A irmã intervém: “Não houve ensaio”. E crítico Filippo Pitanga disse: “Filhos gritam para se libertar dos pais, do silêncio opressor que dá raiva”. O pai “ganha o filme, na argumentação o espectador e dá o final”. A questão do pai ser muito inteligente não facilita a vida dos filhos. Metáfora da sincronicidade. É uma coisa geracional. Relativizar o discurso. Ambiguidade que estamos perdendo no próprio cinema.
Helô: “Eu não frequentei escolas aonde o diálogo existia. Descobrir esse diálogo saindo de casa porque naquela época não dava chance ao diálogo. Defensiva minha por sentir a opressão. Existe um limite meu. Como diretora. Como filha. Como personagem”.

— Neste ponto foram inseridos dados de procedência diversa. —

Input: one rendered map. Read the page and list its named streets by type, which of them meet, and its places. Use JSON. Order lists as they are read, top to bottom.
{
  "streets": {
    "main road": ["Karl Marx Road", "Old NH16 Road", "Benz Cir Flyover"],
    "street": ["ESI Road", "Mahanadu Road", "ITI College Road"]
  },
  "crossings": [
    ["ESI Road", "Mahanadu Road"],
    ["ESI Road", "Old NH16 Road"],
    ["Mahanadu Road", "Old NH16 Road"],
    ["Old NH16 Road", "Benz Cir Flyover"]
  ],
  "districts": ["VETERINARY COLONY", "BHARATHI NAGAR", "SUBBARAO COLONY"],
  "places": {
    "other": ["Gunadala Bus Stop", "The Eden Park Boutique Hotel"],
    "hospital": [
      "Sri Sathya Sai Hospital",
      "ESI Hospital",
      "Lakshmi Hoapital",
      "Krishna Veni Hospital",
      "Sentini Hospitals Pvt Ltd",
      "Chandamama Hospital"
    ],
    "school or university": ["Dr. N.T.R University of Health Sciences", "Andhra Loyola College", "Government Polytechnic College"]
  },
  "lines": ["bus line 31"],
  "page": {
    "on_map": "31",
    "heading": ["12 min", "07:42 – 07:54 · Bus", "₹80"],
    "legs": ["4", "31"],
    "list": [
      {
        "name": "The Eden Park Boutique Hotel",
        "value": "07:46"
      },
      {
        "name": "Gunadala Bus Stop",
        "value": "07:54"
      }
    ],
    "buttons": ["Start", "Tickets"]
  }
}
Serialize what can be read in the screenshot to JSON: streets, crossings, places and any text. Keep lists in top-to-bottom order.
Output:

“Nascemos na ditadura com pais que vinham da ditadura. Mostra e revela um Brasil a partir de uma micro-ação que é difícil dialogar. De quanto a democracia passa pelo afeto. É muito duro. Muito rude”.
“A presença física da Tina não é periférica. Meu foco tava na relação com meu pai, que envolve várias coisas como nosso casamento (com a Tina, no momento), de que ela está no cotidiano da família”.
Tina: “Eu me sinto da família. Aceito por todo mundo”. ”Ela está lá boa parte do tempo, mas fora do campo”.
Sobre a sequência dos créditos com fotos de família e música de Belchior
Helô: “Eu descobri que meu pai é extremamente cativante na edição. O cinema me autoriza a descobrir coisas quando estou filmando. Créditos realmente é uma sequência com uma força emocional muito grande com mais potência da música no final. Você tem que pensar no fim, Heloísa. Só consegui colocar câmera em 2016. Eu não tenho a resposta do que é o filme. Se eu não fizer o filme eu não vou saber o que era o filme. Insistia na pergunta com medo do filme ficar chato”.